Peintures de papier (suite)
Il arrive que le passage du temps dans une œuvre ainsi que l’oubli qu’il impose à la sédimentation des savoirs et des savoir-faire, « transforme » le travail de l’artiste. C’est le cas pour Jean-Louis Fauthoux dont les derniers travaux sont à la fois issus d’une recherche menée depuis longtemps, et sans âge du fait de leur évidente simplicité.
Le papier seul comme peinture.
Une chronique précédente, en 2017, avait évoqué les ouvrages imprimés et les belles peintures de papiers produites presque en secret dans l’atelier de Mazères. Aujourd’hui elle s’attachera à rendre compte des papiers monochromes récents qui leur font suite, tout en s’inscrivant dans le champ du pictural de la manière la plus dépouillée et la plus simple possible.
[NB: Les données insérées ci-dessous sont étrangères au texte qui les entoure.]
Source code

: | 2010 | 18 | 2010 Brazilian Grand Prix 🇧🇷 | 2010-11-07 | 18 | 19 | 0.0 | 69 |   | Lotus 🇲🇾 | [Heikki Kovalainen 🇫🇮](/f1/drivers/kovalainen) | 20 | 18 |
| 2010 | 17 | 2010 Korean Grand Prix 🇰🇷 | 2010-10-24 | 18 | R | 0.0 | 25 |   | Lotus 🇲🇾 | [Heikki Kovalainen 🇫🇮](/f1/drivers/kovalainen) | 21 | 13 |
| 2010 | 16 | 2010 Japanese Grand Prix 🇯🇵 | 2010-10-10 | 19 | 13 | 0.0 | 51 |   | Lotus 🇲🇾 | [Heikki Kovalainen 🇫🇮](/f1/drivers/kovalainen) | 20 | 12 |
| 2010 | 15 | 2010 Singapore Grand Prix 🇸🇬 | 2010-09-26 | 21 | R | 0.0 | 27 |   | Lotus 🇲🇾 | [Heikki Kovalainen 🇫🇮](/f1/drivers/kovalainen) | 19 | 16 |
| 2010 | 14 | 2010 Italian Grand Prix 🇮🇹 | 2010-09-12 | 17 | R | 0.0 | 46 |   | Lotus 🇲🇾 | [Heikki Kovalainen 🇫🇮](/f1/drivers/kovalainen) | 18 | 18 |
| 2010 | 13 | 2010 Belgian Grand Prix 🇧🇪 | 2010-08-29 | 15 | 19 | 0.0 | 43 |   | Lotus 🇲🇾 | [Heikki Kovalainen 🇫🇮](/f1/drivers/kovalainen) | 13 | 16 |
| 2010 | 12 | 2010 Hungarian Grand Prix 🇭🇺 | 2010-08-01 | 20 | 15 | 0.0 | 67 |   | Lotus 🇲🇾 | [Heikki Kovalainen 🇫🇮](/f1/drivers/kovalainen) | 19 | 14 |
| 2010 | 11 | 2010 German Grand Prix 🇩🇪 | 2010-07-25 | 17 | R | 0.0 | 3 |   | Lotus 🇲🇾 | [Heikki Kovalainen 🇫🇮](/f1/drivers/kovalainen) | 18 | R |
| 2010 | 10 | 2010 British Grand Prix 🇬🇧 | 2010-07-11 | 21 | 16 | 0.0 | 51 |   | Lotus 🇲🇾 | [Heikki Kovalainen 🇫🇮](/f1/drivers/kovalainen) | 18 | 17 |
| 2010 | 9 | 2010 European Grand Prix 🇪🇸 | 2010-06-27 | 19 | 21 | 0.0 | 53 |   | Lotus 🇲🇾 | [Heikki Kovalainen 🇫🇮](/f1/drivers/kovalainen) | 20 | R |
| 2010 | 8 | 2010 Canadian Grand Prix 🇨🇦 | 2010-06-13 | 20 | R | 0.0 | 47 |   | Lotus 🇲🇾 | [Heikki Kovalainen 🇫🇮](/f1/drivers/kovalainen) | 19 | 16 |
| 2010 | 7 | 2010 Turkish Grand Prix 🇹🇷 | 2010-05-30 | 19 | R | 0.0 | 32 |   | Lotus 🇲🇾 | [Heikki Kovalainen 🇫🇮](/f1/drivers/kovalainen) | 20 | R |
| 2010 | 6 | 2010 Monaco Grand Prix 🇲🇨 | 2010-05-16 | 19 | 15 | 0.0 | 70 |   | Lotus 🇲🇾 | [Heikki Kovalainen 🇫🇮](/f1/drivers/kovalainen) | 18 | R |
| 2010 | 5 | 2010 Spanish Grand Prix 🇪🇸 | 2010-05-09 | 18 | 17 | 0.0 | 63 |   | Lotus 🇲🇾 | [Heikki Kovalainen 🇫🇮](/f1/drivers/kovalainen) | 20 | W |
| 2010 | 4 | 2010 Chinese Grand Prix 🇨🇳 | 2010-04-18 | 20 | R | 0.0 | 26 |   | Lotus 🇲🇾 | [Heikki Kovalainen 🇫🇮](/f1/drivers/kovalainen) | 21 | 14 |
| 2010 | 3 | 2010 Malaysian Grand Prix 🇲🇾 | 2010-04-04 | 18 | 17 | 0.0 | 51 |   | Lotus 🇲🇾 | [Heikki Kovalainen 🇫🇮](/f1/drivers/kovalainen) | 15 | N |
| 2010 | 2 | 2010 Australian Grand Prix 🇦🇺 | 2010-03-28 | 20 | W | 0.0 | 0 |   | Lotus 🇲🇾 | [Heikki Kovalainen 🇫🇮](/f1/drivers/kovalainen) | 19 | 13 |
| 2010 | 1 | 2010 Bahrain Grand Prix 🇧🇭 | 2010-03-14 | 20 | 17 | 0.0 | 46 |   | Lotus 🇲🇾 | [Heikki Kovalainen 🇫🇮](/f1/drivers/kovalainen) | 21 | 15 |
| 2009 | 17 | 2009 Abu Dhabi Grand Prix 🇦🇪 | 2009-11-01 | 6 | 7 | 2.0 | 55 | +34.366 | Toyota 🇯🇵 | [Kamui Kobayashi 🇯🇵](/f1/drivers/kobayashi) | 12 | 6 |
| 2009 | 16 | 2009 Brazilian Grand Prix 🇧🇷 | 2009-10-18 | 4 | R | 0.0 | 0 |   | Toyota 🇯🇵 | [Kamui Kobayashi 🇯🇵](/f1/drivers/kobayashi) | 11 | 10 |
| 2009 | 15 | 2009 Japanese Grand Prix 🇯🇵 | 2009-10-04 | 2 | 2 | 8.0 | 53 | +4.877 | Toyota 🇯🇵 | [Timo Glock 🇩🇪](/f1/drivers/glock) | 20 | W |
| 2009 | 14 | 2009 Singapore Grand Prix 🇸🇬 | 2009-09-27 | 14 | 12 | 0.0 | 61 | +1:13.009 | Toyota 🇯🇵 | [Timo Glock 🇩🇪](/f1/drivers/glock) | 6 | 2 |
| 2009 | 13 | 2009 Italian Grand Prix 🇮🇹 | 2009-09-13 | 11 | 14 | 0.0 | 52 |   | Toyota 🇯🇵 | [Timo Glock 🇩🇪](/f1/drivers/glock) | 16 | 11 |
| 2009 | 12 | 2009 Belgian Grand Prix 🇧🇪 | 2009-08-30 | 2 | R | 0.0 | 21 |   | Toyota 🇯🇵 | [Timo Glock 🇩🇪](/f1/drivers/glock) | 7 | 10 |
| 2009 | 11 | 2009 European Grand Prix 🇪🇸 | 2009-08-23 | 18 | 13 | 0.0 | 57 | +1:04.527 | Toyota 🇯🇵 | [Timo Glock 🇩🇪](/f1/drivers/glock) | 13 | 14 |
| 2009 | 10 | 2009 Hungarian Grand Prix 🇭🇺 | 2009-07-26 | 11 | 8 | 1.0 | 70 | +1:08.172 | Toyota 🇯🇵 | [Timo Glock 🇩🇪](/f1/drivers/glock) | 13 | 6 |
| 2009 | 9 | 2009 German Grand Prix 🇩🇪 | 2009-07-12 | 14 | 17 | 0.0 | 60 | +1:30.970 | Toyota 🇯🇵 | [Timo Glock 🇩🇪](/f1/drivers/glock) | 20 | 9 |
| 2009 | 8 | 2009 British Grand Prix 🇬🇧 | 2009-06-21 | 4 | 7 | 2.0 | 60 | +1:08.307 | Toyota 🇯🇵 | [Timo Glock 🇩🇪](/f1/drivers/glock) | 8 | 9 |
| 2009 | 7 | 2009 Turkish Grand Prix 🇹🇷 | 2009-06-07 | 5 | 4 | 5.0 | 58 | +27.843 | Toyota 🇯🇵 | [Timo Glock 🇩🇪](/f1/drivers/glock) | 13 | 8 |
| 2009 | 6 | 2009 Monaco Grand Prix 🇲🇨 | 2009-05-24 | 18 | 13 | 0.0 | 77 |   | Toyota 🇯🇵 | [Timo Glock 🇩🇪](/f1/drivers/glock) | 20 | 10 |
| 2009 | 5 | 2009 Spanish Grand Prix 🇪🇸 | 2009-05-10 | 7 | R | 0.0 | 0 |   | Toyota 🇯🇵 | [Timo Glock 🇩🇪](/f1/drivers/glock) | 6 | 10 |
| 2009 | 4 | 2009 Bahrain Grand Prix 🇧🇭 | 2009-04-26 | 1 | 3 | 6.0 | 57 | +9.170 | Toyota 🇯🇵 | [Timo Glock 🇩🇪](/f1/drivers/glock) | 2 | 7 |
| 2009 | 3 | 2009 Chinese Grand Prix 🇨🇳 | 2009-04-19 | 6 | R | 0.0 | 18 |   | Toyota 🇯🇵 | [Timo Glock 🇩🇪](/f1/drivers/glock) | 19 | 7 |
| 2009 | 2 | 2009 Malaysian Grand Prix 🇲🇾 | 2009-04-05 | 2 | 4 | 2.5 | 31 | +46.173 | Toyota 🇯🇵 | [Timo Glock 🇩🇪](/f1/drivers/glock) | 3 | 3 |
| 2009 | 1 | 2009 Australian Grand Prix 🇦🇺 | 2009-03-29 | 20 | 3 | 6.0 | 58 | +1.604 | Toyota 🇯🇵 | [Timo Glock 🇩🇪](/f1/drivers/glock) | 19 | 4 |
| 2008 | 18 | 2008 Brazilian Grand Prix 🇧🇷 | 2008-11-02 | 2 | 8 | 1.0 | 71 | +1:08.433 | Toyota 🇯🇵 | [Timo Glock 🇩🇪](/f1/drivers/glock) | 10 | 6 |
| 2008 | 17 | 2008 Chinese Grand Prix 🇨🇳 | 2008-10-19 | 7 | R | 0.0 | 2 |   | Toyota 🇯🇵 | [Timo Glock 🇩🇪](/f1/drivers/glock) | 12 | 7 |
La texture, la transparence des « marques d’eau » et des vides parlant d’eux-mêmes, le papier vierge part seul à la conquête du regard. Tout d’abord, de celui du peintre assistant à l’émergence des formes qu’il accompagne discrètement à l’aide d’outils archaïques (grilles, bouts de carton, couteaux, rubans élastiques). Puis entre en jeu celui du spectateur en face à face avec plusieurs écrans de papier suspendus, traversés par une lumière entrée en conversation avec la surface.
Rien de masqué, tout est visible : l’activité de la grille matrice du tamis, les traces laissées par les gouttes d’eau, les formes en creux qui accordent une place à ce qui continue d’exister derrière, les marges irrégulières qui disent que le papier ne peut aller plus loin… Tout confirme une activité de la matière même du papier dont l’épaisseur a varié en fonction des impacts discrets qui en ont fait vibrer l’amalgame encore frais dans les moules. La vibration comme action a suffi à faire émerger des images fantômes entre les couches, et le regard du peintre a su les capter.